The city of Cádiz remained devastated; in addition to the churches and hospitals, 290 out of a total of 1,303 houses burned. After the departure of the English and Dutch, the Spanish authorities considered the possibility of fortifying the city or dismantling it and relocating it to Puerto de Santa María. The military engineers Luis Bravo de Laguna, Tuburzio Spannocchi, Peleazzo Fratín, and Cristóbal de Rojas all presented plans for these options. Finally, it was decided to follow the plans laid out by Cristóbal de Rojas, who began construction of the fortifications in 1598. Philip II gave the city a ten-year extension on the payment of taxes.
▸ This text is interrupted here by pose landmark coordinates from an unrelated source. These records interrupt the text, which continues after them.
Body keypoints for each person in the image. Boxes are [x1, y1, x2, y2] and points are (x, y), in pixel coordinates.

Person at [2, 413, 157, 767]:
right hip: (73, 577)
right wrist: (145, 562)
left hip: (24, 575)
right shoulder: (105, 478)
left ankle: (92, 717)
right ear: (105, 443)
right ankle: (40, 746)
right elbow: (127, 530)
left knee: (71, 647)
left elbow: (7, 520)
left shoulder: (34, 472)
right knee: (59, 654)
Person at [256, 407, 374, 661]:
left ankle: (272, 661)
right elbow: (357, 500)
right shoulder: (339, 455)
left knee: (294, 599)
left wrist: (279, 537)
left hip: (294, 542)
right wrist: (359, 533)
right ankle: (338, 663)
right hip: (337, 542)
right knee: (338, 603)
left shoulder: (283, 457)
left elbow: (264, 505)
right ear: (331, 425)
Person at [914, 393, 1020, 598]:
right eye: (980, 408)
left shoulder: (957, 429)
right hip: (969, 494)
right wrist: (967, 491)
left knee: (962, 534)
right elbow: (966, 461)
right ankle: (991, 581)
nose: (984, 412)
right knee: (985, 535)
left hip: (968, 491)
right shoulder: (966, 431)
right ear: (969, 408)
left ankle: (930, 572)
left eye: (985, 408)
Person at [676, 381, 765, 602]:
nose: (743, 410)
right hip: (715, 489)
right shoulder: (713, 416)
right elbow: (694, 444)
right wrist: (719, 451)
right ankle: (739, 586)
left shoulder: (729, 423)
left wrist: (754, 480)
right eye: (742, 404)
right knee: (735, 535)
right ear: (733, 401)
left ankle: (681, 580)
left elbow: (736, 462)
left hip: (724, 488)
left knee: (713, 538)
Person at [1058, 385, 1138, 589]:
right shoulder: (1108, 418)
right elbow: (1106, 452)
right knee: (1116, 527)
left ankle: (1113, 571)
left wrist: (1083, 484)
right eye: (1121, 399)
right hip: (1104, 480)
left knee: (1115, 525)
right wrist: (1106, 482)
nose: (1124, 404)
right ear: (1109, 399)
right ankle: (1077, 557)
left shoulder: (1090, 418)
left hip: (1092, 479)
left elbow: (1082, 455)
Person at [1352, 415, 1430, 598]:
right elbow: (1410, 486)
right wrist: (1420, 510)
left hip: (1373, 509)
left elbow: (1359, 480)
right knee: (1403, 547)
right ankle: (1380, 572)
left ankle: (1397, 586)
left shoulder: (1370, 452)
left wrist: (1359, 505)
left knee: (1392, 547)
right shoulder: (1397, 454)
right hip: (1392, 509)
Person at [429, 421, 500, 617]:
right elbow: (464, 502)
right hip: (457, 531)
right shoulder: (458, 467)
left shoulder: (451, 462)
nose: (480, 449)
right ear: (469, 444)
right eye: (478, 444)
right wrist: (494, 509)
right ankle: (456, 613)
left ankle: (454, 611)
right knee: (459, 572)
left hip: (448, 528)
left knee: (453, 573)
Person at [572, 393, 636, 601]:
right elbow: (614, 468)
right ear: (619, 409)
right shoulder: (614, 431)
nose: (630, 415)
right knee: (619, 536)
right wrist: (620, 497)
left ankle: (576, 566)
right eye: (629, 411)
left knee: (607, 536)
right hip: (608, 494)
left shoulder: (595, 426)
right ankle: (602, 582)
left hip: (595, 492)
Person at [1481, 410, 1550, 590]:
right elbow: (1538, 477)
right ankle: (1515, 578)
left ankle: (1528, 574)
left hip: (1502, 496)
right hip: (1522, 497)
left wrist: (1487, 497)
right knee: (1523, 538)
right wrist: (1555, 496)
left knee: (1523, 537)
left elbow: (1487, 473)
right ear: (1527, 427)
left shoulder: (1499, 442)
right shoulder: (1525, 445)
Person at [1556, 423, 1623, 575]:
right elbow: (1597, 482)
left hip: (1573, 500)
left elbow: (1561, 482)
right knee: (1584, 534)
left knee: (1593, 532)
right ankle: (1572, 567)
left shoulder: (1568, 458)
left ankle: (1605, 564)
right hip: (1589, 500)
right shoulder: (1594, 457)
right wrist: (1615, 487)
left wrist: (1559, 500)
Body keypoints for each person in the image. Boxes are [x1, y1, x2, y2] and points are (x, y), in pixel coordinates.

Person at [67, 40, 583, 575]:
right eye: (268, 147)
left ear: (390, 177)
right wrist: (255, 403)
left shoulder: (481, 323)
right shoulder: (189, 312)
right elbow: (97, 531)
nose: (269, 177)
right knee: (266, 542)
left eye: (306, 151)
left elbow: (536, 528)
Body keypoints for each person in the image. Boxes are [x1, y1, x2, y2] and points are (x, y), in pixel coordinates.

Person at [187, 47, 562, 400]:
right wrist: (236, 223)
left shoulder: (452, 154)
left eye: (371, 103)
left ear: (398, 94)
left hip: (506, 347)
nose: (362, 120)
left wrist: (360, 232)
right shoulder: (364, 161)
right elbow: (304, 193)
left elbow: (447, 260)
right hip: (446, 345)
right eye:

Every attempt to repeat the raid, over the course of the next two centuries, failed.

The hostages would not be freed until July 1603, after the death of Elizabeth I and her succession by James I of England. The next year, Spain and England ended the war with the signing of the Treaty of London (1604). However, the English would later try to repeat this raid in the ill-fated Cádiz Expedition of 1625.

===Miscellany===
- The story of the 1596 expedition to Cádiz, recounted by the English historian Richard Hakluyt in his book The Principal Navigations, Voyages, Traffiques and Discoveries of the English Nation, was suppressed in the first editions by order of Elizabeth I, supposedly because of tensions between the queen and the Earl of Essex.
- The attack on Cádiz, in the course of which the English troops seized a large quantity of sherry (vino de Jerez), contributed to the popularization in England of the consumption of this drink, giving rise to the legend that the attacking troops sacked the city in order to capture the wine.
- Miguel de Cervantes dedicated a satirical sonnet to the troops that the Duke of Medina-Sidonia and Captain Becerra led to Cádiz after the English troops' departure.
- It was during this battle that according to eyewitnesses the Earl of Essex famously scaled the walls of Cádiz single-handedly
- It is a major element in the plot of the historical novel The Grove of Eagles by Winston Graham.
- English troops desecrated a statue of the Virgin Mother and Child when it was taken from a Cádiz church to the market square. Afterwards the mutilated statue named Our Lady Vulnerata was brought to the Chapel at the English College in Valladolid in 1600 by the priests and seminarians to make reparation for the behaviour of their fellow countrymen.
- Thomas Gates, the future governor of Jamestown in 1610, was knighted by the Earl of Essex for bravery during the battle.
- Robert Radclyffe, 5th Earl of Sussex, was knighted by the Earl of Essex for the taking of Cádiz.